Il y avait quelque chose de franchement surréaliste à entendre la ministre de la Sécurité publique, Geneviève Guilbault, avancer que si la loi sur la laïcité de l’État n’était pas respectée, on n’aurait qu’à recourir aux forces policières. Venant de la ministre responsable de la police, la gaffe prenait une saveur bien particulière.
Évidemment, cette bourde témoigne de sa méconnaissance de certains principes de droit. Comme quoi personne n’est parfait, pas même cette brillante recrue dont le sens de la communication est indéniable, ce qui ne la met toutefois pas à l’abri des dérapages.
Heureusement, la ministre de la Justice, Sonia LeBel, dont on ne peut douter des solides connaissances en droit, est venue rectifier le tir. Si une administration publique refusait de respecter la loi, le procureur général pourrait demander une injonction à la Cour. Les municipalités ou les commissions scolaires qui n’obtempéreraient pas commettraient un outrage au tribunal. Ce serait alors au gouvernement d’exercer son autorité.
Or, il se dessine un mouvement de désobéissance civile, dont l’avocat Julius Grey se fait le défenseur. L’Association des municipalités de banlieue, qui réunit 15 municipalités de l’Ouest-de-l’Île, ainsi que les commissions scolaires English Montreal et Lester B. Pearson menacent de défier la loi sur la laïcité.
Les commissions scolaires, qui embauchent les enseignants, sont directement visées par la loi 21. Dans le cas de ces municipalités toutefois, nous ne savons pas à quoi elles s’opposent au juste : leurs services policiers sont assurés par le Service de police de la ville de Montréal (SPVM), et aucune d’entre elles n’avait protesté contre l’obligation faite aux employés municipaux de donner des services à visage découvert, ce qu’édicte déjà la loi 62 du gouvernement Couillard.

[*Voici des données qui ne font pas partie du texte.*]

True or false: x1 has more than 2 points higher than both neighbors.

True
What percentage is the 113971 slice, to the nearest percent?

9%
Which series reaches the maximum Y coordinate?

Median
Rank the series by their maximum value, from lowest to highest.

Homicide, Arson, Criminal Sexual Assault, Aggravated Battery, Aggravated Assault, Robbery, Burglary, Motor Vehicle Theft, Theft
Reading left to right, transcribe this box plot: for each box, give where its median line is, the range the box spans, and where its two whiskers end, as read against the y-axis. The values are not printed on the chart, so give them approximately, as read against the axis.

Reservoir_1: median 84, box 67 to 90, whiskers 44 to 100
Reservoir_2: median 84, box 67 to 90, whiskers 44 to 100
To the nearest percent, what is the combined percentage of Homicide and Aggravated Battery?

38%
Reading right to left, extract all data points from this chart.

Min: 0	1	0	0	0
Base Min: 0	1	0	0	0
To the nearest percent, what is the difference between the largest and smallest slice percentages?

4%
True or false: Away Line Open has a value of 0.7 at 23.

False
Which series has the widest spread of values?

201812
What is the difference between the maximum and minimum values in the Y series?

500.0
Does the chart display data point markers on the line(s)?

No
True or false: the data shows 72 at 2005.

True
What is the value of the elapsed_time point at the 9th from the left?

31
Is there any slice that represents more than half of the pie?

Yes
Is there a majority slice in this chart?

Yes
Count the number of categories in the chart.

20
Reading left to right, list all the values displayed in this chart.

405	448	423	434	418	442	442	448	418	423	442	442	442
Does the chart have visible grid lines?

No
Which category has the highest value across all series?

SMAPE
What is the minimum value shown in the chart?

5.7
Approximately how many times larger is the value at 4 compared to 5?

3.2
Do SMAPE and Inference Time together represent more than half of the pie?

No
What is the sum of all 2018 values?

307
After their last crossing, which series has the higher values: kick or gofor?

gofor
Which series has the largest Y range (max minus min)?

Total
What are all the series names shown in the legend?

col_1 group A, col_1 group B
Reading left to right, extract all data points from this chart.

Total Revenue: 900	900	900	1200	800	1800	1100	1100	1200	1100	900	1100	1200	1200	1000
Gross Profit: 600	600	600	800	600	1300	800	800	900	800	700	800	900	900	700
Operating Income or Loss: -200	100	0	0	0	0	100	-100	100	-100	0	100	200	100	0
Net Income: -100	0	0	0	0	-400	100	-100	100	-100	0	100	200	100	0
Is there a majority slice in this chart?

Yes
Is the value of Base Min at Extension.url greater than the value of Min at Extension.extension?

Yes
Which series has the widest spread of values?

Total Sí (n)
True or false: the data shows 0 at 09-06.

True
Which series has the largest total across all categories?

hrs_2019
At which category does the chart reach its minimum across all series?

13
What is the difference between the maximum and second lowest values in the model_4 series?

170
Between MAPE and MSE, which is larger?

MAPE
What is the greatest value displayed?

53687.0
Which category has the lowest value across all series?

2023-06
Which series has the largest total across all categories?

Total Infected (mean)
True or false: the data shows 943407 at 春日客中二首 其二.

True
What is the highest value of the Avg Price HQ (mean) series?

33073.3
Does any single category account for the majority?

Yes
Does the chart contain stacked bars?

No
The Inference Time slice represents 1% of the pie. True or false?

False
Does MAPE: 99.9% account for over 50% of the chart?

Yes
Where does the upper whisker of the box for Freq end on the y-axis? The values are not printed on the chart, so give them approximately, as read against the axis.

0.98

S’il se concrétisait, ce mouvement de désobéissance civile, lancé par des administrations publiques, rappelons-le, conduirait à une forme de partition du territoire québécois. Que l’on soit pour ou contre le projet de loi 21 — et l’opposition peut être viscérale —, la question est de savoir si le Québec peut choisir un modèle de laïcité de l’État qui diffère du modèle canadien — et plus largement américain — et qui se rapproche d’une conception qui a cours dans nombre de pays européens. « Au Québec, c’est comme ça qu’on vit », a déclaré François Legault. Or, de proclamer ces tenants de la désobéissance civile : « Non, nous sommes au Canada. » À leurs yeux, la Constitution de 1982 aurait dû mettre un point final à ce type de velléités.